The provision has also been unpopular with many voters. A plurality of 49 percent said in a recent Morning Consult/POLITICO poll of registered voters that they oppose the mandate. The national poll surveyed 1,976 voters from Sept. 7 through Sept. 11.

Several former Obama administration officials who helped implement the ACA also say auto-enrollment could be an effective replacement. In a policy paper from the Bipartisan Policy Center published Aug. 30, Obama administration veterans Andy Slavitt, Chris Jennings and Cindy Mann were among health care experts who recommended that Congress study whether auto-enrollment could replace the mandate without reducing coverage rates, increasing premiums or adding to the federal deficit.

“The individual mandate plays an important role in keeping premiums low but is also unpopular with the American public,” Slavitt, who served as acting administrator of the Centers for Medicare and Medicaid Services from 2015 to 2017, co-wrote in a Washington Post opinion piece on Monday with former Senate Republican Leader Bill Frist, a fellow contributor to the BPC policy paper. “Congress should direct the administration to explore an option similar to one used in Medicare — automatically enrolling consumers in low-cost coverage and providing incentives to enroll on time.”
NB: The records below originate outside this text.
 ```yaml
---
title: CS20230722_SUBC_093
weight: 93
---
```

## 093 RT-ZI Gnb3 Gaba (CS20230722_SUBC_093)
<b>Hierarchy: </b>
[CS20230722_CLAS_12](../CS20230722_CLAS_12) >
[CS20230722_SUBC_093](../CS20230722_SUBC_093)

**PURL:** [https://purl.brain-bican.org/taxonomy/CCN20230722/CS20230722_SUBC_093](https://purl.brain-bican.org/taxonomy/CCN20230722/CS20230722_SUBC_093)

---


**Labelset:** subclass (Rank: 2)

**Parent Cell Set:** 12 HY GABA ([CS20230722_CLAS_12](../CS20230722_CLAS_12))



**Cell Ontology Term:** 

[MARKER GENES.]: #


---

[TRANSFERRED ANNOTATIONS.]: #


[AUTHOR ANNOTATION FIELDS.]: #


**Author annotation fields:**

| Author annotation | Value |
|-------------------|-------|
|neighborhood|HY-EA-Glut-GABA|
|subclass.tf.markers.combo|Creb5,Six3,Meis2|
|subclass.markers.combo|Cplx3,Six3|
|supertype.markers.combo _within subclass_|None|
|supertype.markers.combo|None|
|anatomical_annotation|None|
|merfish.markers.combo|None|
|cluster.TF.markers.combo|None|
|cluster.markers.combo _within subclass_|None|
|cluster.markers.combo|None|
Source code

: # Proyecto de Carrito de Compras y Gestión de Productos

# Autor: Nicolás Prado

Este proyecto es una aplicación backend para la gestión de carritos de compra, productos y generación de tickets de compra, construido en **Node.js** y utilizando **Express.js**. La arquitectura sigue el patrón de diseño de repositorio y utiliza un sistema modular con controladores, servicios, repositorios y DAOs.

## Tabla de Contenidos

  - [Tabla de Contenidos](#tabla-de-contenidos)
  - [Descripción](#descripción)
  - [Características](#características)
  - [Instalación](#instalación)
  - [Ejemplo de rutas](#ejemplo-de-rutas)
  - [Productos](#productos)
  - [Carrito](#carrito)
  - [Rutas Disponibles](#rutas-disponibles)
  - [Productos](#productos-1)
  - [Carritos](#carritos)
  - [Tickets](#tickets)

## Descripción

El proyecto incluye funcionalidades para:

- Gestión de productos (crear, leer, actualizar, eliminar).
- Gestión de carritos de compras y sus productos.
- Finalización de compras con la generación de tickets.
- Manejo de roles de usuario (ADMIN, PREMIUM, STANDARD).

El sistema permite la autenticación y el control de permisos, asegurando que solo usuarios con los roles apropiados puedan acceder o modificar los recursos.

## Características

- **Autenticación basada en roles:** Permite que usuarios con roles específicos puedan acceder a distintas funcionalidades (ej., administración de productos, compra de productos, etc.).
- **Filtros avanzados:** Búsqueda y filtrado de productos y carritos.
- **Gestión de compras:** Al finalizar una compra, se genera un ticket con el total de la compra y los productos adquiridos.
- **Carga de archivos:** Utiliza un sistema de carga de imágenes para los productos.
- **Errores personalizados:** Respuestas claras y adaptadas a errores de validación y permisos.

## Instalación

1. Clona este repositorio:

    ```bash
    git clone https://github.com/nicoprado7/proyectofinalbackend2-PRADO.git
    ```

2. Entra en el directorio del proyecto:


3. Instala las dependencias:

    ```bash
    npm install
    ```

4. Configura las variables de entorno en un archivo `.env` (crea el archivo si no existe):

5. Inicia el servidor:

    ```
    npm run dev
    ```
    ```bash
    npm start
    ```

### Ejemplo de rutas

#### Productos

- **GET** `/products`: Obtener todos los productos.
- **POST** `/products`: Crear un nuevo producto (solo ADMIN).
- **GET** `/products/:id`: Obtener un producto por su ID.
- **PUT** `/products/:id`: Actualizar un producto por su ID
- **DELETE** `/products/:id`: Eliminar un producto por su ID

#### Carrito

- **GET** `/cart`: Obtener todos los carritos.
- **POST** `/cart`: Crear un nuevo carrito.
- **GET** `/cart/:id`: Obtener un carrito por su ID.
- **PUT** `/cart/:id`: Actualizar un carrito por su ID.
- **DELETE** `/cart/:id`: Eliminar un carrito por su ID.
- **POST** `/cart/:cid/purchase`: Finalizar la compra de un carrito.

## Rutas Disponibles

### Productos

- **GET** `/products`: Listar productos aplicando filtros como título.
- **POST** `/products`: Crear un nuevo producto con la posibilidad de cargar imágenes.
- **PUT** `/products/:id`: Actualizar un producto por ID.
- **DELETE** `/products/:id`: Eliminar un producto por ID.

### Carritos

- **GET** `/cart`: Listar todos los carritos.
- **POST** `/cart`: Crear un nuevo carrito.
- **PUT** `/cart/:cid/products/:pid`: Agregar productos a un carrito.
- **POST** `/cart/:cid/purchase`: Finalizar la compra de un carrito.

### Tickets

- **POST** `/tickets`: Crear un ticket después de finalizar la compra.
All of the proposals on this front would allow individuals the ability to opt out of auto-enrollment, but proponents expect few would do so, citing research showing that companies with auto-enrollment for 401(k) retirement plans have higher employee participation rates compared to employers that don’t.

“We know from the experience with 401(k) plans that if you auto-enroll employees they stay in the plan overwhelmingly, whereas if you hand them a packet of information they never get around to signing up,” Sen. Susan Collins (R-Maine), who co-sponsored a GOP bill in January that includes an auto-enroll option for states, said at a hearing last week.

But some experts are skeptical that auto-enrollment could work on its own; they recommend pairing it with policies, such as late-enrollment penalties, to encourage people to obtain health insurance.

That’s partly because auto-enroll plans would help uninsured Americans who get Obamacare subsidies to cover their monthly premiums. People with higher incomes, and therefore lower subsidies or no subsidy at all, would need other policies to encourage them to sign up.

Jennings, who served as a senior health care adviser to former President Barack Obama, said replacing the individual mandate with a system based on auto-enrollment would be complicated. But given its controversy and unpopularity with many voters, Jennings said it’s probably more likely that Congress would replace the mandate than try to fix it.

“We don’t see a lot of Democrats and Republicans lining up to increase the enforcement or the size of the penalty on the individual mandate,” Jennings, founder and president of Washington-based Jennings Policy Strategies Inc., said in an interview last week.